La media hora que tardaron los hombres en volver se me hizo interminable. La tarde llegaba a su fin y pensaba lo abandonada de la mano de Dios que estaba aquella familia. Era como si vivieran en un lugar de la tierra donde no llegaban sus bondades.
Nos despedimos de ellos, nos metimos en el coche y desde el interior los vi agitar las manos; la casa iba siendo devorada por las sombras que nacían en el cerro cercano. El sol tachonaba de colores el cielo en un último estertor de muerte y, mientras la oscuridad se adueñaba del campo, una familia arrastraba una vida miserable en aquel simulacro de casa.
Seguimos circulando por el polvoriento camino y antes de perder de vista a aquella gente miré hacia atrás por última vez; unos rayos anaranjados salían de detrás de la precordillera. La casa era apenas una sombra a contraluz.

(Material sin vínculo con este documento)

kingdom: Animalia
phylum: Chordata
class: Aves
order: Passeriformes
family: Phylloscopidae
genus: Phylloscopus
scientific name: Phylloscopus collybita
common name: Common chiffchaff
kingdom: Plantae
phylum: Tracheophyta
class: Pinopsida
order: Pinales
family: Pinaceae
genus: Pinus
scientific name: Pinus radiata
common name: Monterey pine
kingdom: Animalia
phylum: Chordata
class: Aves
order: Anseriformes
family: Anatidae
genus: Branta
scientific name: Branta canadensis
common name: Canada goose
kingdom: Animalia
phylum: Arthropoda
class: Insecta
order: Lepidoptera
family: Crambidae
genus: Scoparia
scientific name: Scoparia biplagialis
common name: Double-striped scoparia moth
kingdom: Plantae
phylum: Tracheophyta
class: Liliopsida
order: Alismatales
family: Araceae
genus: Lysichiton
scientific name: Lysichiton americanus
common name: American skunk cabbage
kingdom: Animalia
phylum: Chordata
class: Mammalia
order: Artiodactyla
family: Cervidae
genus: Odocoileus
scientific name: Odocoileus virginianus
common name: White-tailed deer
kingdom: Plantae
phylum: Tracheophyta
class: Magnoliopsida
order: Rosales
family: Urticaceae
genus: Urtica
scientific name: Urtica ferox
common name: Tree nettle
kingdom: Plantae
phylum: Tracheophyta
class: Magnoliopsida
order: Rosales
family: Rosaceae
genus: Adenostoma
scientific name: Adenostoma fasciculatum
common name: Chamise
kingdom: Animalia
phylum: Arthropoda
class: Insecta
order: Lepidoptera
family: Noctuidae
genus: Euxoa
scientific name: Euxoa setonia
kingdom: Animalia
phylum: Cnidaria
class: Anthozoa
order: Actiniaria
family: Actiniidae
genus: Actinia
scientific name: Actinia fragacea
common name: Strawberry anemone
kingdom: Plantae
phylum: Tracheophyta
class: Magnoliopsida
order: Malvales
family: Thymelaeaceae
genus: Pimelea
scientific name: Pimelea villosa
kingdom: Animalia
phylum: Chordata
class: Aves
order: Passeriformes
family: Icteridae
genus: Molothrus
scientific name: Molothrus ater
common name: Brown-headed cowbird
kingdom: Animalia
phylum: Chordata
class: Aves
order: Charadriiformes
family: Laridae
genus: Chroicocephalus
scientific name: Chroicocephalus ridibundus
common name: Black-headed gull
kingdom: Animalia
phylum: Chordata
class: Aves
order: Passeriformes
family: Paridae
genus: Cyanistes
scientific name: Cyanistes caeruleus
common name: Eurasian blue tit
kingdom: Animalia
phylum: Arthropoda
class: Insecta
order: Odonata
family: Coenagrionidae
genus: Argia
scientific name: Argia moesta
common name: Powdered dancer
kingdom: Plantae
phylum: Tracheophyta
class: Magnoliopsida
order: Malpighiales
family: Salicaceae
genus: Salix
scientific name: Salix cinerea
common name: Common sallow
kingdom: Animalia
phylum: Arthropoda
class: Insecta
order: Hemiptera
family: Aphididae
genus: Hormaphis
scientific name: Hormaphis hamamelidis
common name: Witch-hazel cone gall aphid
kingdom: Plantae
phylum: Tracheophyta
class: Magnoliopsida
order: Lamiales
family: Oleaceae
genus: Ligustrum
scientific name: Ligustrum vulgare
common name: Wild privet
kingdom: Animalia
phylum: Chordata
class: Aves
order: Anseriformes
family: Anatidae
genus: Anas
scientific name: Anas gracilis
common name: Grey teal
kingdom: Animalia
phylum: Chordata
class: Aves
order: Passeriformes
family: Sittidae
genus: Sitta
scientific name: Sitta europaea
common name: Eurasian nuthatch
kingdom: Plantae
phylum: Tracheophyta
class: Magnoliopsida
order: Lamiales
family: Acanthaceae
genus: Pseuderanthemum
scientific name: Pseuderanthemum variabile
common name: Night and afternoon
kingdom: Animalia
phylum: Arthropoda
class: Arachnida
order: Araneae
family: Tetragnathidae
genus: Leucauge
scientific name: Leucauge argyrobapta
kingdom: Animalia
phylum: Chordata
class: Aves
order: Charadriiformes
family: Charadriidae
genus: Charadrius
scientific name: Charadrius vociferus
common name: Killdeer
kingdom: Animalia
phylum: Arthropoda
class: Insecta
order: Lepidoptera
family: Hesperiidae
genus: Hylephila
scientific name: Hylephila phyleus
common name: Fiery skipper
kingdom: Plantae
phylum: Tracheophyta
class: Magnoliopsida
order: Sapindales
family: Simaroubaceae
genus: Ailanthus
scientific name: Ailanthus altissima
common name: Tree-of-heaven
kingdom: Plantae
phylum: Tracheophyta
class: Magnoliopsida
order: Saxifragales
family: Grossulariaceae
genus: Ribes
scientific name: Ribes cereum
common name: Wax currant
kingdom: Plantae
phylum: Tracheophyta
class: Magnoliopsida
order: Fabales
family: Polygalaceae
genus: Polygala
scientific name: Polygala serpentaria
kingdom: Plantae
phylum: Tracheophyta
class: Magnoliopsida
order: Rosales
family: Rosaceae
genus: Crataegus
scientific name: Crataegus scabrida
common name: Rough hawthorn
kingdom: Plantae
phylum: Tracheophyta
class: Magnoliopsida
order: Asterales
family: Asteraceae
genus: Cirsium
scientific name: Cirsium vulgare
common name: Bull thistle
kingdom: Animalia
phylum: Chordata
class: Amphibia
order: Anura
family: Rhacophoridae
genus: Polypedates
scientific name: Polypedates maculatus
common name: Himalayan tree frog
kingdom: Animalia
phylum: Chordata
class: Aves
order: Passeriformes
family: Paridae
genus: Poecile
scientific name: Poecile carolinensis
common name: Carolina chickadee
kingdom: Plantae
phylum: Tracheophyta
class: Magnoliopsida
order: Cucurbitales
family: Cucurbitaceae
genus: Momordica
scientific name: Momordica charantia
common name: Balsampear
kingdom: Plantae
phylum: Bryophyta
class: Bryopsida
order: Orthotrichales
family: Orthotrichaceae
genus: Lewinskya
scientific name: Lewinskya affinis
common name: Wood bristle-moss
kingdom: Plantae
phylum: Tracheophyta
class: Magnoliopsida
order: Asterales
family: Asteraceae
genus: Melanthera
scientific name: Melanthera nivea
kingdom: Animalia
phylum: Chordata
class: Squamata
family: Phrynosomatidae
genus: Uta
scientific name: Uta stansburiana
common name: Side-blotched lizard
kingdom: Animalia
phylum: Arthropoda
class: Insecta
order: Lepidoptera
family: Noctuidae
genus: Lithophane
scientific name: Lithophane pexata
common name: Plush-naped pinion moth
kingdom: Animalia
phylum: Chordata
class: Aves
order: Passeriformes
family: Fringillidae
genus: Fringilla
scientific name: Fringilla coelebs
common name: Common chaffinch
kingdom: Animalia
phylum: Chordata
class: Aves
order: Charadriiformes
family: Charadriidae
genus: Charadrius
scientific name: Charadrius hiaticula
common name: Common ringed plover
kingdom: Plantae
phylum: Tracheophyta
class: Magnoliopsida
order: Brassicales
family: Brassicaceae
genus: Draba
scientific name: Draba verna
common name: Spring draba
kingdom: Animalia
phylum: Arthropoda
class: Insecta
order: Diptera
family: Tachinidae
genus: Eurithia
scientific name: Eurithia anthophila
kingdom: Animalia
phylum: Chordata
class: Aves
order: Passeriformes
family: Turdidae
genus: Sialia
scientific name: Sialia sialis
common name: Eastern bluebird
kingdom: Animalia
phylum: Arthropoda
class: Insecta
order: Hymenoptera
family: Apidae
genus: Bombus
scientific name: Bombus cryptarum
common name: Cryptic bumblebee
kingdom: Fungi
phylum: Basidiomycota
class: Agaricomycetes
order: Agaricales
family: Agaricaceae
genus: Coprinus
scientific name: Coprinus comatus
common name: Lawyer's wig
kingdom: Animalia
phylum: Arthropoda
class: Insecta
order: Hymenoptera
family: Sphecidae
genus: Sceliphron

Recordé muchas veces aquellos momentos y comprendí que la verdadera felicidad para la gente sencilla está en las pequeñas cosas, como un llamativo cinturón de cuero que hizo sonreír a una mujer.
Estuvieron un año más en la finca; yo preguntaba por ellos cuando hablaba con mis primos. Un día se fueron nadie sabe adonde. “Alguien les daría mejor sueldo o mejor casa”, dijeron mis familiares; deseé que así fuera.
Siempre ha estado en mi pensamiento aquella tarde y la humilde familia y me he preguntado a menudo qué sería de ellos después de dejar el viñedo de mis primos. Después de tanto tiempo su fisonomía habrá cambiado, sin embargo en mi recuerdo siguen igual que en el año 91.